- _Requirement_
Print each line of the records below with no changes to wording, spelling, capitalization, or order.

[Opening Data to examine section]

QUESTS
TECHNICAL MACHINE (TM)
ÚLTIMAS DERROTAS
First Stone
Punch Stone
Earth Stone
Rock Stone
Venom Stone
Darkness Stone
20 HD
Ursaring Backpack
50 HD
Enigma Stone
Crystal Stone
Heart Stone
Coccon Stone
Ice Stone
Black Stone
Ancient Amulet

[Closing Data to examine section]

- _Task response_
QUESTS
TECHNICAL MACHINE (TM)
ÚLTIMAS DERROTAS
First Stone
Punch Stone
Earth Stone
Rock Stone
Venom Stone
Darkness Stone
20 HD
Ursaring Backpack
50 HD
Enigma Stone
Crystal Stone
Heart Stone
Coccon Stone
Ice Stone
Black Stone
Ancient Amulet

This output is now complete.